|
|
|
|
|
by intrasight
95 days ago
|
|
It's not so much a "minimally viable LLM" but rather an LLM that knows natural language well but knows nothing else. Like me - as an engineer who knows how to troubleshoot in general but doesn't know about a specific device like my furnace (recent example). And I don't think that LLM could just Google or check Wikipedia. But I do agree that this architecture makes a lot of sense. I assume it will become the norm to use such edge LLMs. |
|
While I understand some of the fundamental thoughts behind that comparison, it's slightly wonky... I'm not asking "compress wikipedia really well", but instead "can a 'model' reason its way through wikipedia" (and what does that reasoning look like?).
Theoretically with wikipedia-multi-lang you should be able to reasonably nail machine-translation, but if everyone is starting with "only wikipedia" then how well can they keep up with the wild-web-trained models on similar bar chart per task performance?

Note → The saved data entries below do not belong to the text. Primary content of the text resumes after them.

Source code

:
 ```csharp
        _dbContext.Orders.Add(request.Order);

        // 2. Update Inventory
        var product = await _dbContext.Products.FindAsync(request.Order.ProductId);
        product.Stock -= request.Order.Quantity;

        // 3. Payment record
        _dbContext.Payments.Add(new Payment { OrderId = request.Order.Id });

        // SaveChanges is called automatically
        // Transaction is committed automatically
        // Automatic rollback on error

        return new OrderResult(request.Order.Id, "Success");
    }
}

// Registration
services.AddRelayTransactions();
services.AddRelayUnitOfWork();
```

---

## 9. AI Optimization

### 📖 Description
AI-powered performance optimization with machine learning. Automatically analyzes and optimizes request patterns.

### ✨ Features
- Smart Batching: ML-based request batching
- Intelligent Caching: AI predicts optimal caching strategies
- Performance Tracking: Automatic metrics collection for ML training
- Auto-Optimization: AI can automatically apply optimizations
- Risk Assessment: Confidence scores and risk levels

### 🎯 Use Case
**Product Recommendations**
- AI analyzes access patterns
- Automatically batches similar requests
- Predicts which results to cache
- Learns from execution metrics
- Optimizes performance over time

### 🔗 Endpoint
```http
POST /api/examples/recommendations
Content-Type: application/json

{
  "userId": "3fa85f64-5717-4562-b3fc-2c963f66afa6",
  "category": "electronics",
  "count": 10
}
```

If your particular training technique (using only wikipedia) can go from 60% of SOTA to 80% of SOTA on "Explain why 6-degrees of Kevin Bacon is relevant for tensor operations" (which is interesting to plug into Google's AI => Dive Deeper...), then that's a clue that it's not just throwing piles of data at the problem, but instead getting closer to extracting the deeper meaning (and/or reasoning!) that the data enables.